A full reference is in reference/frontmatter-cheatsheet.md at the root of this repository.

Part 2: The body

Everything after the closing --- of the frontmatter is the body. This is Markdown, and it is where you write the procedure the agent will follow.

The body is only loaded when the skill is activated. At startup, the agent pays roughly 100 tokens per installed skill (name + description only). The full body is loaded on demand, so a 200-line procedure costs nothing in sessions where the skill is not needed.

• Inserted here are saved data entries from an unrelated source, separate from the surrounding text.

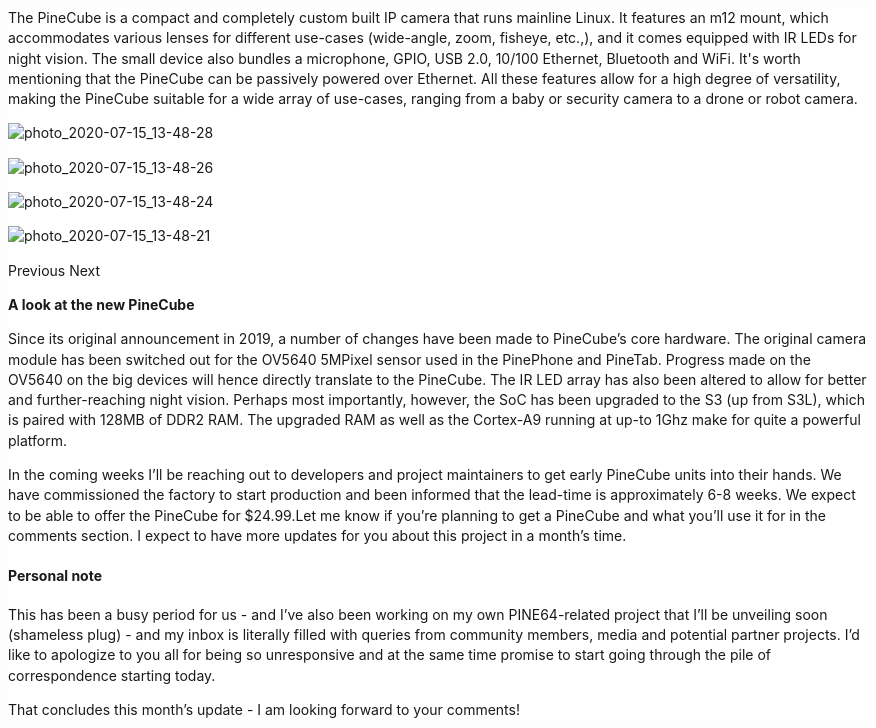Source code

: The PineCube is a compact and completely custom built IP camera that runs mainline Linux. It features an m12 mount, which accommodates various lenses for different use-cases (wide-angle, zoom, fisheye, etc.,), and it comes equipped with IR LEDs for night vision. The small device also bundles a microphone, GPIO, USB 2.0, 10/100 Ethernet, Bluetooth and WiFi. It's worth mentioning that the PineCube can be passively powered over Ethernet. All these features allow for a high degree of versatility, making the PineCube suitable for a wide array of use-cases, ranging from a baby or security camera to a drone or robot camera.

![photo_2020-07-15_13-48-28](/blog/images/photo_2020-07-15_13-48-28.jpg)

![photo_2020-07-15_13-48-26](/blog/images/photo_2020-07-15_13-48-26.jpg)

![photo_2020-07-15_13-48-24](/blog/images/photo_2020-07-15_13-48-24.jpg)

![photo_2020-07-15_13-48-21](/blog/images/photo_2020-07-15_13-48-21.jpg)

Previous Next

**A look at the new PineCube**

Since its original announcement in 2019, a number of changes have been made to PineCube’s core hardware. The original camera module has been switched out for the OV5640 5MPixel sensor used in the PinePhone and PineTab. Progress made on the OV5640 on the big devices will hence directly translate to the PineCube. The IR LED array has also been altered to allow for better and further-reaching night vision. Perhaps most importantly, however, the SoC has been upgraded to the S3 (up from S3L), which is paired with 128MB of DDR2 RAM. The upgraded RAM as well as the Cortex-A9 running at up-to 1Ghz make for quite a powerful platform. 

In the coming weeks I’ll be reaching out to developers and project maintainers to get early PineCube units into their hands. We have commissioned the factory to start production and been informed that the lead-time is approximately 6-8 weeks. We expect to be able to offer the PineCube for $24.99.Let me know if you’re planning to get a PineCube and what you’ll use it for in the comments section. I expect to have more updates for you about this project in a month’s time. 

#### Personal note

This has been a busy period for us - and I’ve also been working on my own PINE64-related project that I’ll be unveiling soon (shameless plug) - and my inbox is literally filled with queries from community members, media and potential partner projects. I’d like to apologize to you all for being so unresponsive and at the same time promise to start going through the pile of correspondence starting today. 

That concludes this month’s update - I am looking forward to your comments!
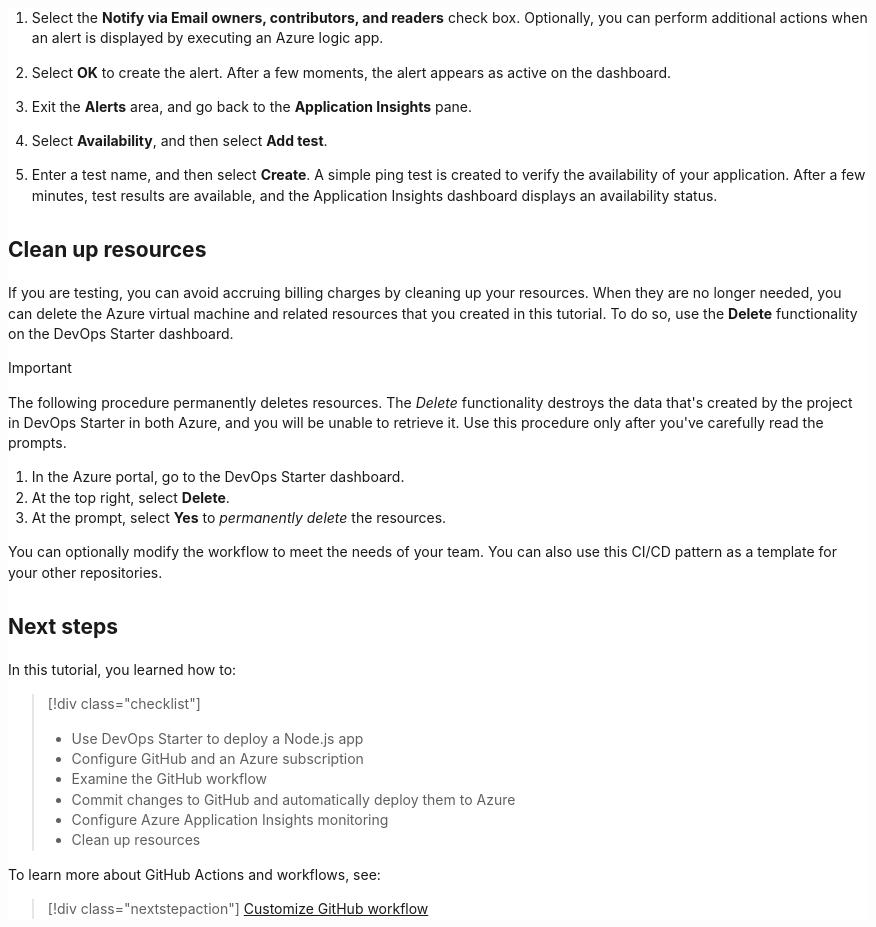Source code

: 1. Select the **Notify via Email owners, contributors, and readers** check box. Optionally, you can perform additional actions when an alert is displayed by executing an Azure logic app.

1. Select **OK** to create the alert. After a few moments, the alert appears as active on the dashboard. 

1. Exit the **Alerts** area, and go back to the **Application Insights** pane.

1. Select **Availability**, and then select **Add test**. 

1. Enter a test name, and then select **Create**. A simple ping test is created to verify the availability of your application. After a few minutes, test results are available, and the Application Insights dashboard displays an availability status.

## Clean up resources

If you are testing, you can avoid accruing billing charges by cleaning up your resources. When they are no longer needed, you can delete the Azure virtual machine and related resources that you created in this tutorial. To do so, use the **Delete** functionality on the DevOps Starter dashboard. 

> [!IMPORTANT]
> The following procedure permanently deletes resources. The *Delete* functionality destroys the data that's created by the project in DevOps Starter in both Azure, and you will be unable to retrieve it. Use this procedure only after you've carefully read the prompts.

1. In the Azure portal, go to the DevOps Starter dashboard.
1. At the top right, select **Delete**. 
1. At the prompt, select **Yes** to *permanently delete* the resources.

You can optionally modify the workflow to meet the needs of your team. You can also use this CI/CD pattern as a template for your other repositories. 

## Next steps

In this tutorial, you learned how to:

> [!div class="checklist"]
> * Use DevOps Starter to deploy a Node.js app
> * Configure GitHub and an Azure subscription 
> * Examine the GitHub workflow
> * Commit changes to GitHub and automatically deploy them to Azure
> * Configure Azure Application Insights monitoring
> * Clean up resources

To learn more about GitHub Actions and workflows, see:

> [!div class="nextstepaction"]
> [Customize GitHub workflow](https://docs.github.com/actions/configuring-and-managing-workflows/configuring-and-managing-workflow-files-and-runs)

Practical rules for body content:

  • Write steps in imperative form: “Run git diff —staged” rather than “You should run git diff —staged”.
  • Be explicit about the output format. If you want a bullet list, say so. If you want only the commit message with no surrounding explanation, say that too.
  • Keep the body under 500 lines. Long skills load slowly and are harder to maintain.
  • Use headings to organize multi-phase procedures (gather context, analyze, produce output).

Part 3: Supporting files

A skill directory can contain files other than SKILL.md. These are not loaded automatically. The agent reads them only when the body explicitly instructs it to.

A typical layout might look like:

my-skill/
SKILL.md
references/
style-guide.md
error-codes.txt
scripts/
validate.sh

If the body says “Read references/style-guide.md before writing”, the agent loads that file on demand. This keeps startup cost low while still making rich reference material available.

Minimal valid structure

---
name: hello-skill
description: Does one specific thing. Use when the user asks for that thing or mentions these keywords.
---
## Instructions
1. Step one.
2. Step two.
3. Output the result.

That is a complete, deployable skill. The example in examples/hello-skill/ demonstrates this minimal structure.